ACTIVITY LIST:
A) Could you transcribe the part of the Talbot House altar article between "More than half" and "both World Wars.", inclusive?
B) Answer these from the Talbot House altar article:
(i) In what year did the altar go missing?
(ii) What vehicle delivered the altar on its return?
(iii) How far from Talbot House was the brewery where the altar was found?
C) Can you pick up the Talbot House altar article where it leaves off and keep writing?

GIVEN PASSAGE:
.....

An historic altar salvaged by troops from the Royal Electrical and Mechanical Engineers (REME) in 1945 has been rededicated in a ceremony at Talbot House, West Flanders, Belgium, having been recently rediscovered following its disappearance 50 years ago.

In 1944, the British soldiers uncovered the simple wooden altar in the ruins of a bombed-out Normandy church and subsequently gifted it to a soldiers’ club called Talbot House the following year. The altar went missing in 1965. 

To be part of this historical event over the VE weekend marked a very special occasional and it was a privilege to be able to return the Dunkirk Altar back to Talbot House,” Corporal Steven Holt, Armourer

More than half a century later, the recently rediscovered alter has been blessed during a short ceremony upon its return to Talbot House. The altar was delivered by a WWII Dodge Jeep, from Brewery Feys where it was found, 15 kilometres away.

It was met by serving REME soldiers Corporal Steven Holt and Corporal Ryan Morrison and Padre Captain Nia Williams, of the European Joint Support Unit, who blessed the altar during a short service in the garden of Talbot House, which is now a museum at the former rest and recreation centre used by British forces during both World Wars.

.....

EXERCISE DATA:
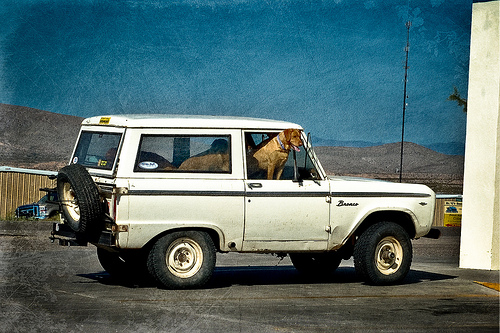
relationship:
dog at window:
[249, 130, 303, 181] [244, 130, 323, 182]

.....

TASK-BY-TASK ANSWERS:
A)
More than half a century later, the recently rediscovered alter has been blessed during a short ceremony upon its return to Talbot House. The altar was delivered by a WWII Dodge Jeep, from Brewery Feys where it was found, 15 kilometres away.

It was met by serving REME soldiers Corporal Steven Holt and Corporal Ryan Morrison and Padre Captain Nia Williams, of the European Joint Support Unit, who blessed the altar during a short service in the garden of Talbot House, which is now a museum at the former rest and recreation centre used by British forces during both World Wars.

B)
(i) 1965
(ii) A WWII Dodge Jeep
(iii) 15 kilometers

C)
“It is a great honour to attend any historical or remembrance event as a serving soldier, but it has greater meaning when it’s your own cap badge involved,” said Corporal Steven Holt, an Armourer at the European Joint Support Unit SHAPE, based in Mons, Belgium.

“To be part of this historical event over the VE weekend marked a very special occasional and it was a privilege to be able to return the Dunkirk Altar back to Talbot House,” he said.

George Sutherland, a famous local WWII veteran who was a member of the British Expeditionary Force in Flanders in 1945, was also welcomed to the ceremony, which saw historic vehicles and reenactors taking part.

Talbot House

The renowned West Flanders ‘home from home’ for British soldiers during the First World War, was occupied by German Forces for much of World War Two.

Germans occupiers arrested the British chaplains and the Belgian wardens were forced to leave the house. But, not before all the artefacts and treasures were hidden away by the local board members and volunteers.

In July 1944, troops from the REME set up three advanced workshops in Caen. One of them, the 22nd Advanced Base Workshop, was specialised in tank maintenance. In the bombed church of Saint-Étienne-le-Vieux, they salvaged the altar, which they used for their chapel.

Corporal Holt said: “History shows that it would have been a very difficult period for REME soldiers based around the French city of Caen. Along with the high workload of repairing equipment, they were also having to cannibalise and salvage parts of wreckages whilst witnessing Caen being bombed in the backdrop.

“Being under siege and working all hours to keep the punch in the Army’s fist really showcases the REME esprit de corps.”

When the soldiers moved to Lot near Brussels in March 1945, their Chaplain Padre Richard Tuesday received the altar as a gift for his new chapel. The connection with Talbot House came about - after the German occupiers had moved on - through visits by the British soldiers to the club. Services would be held in the chapel in an upstairs room.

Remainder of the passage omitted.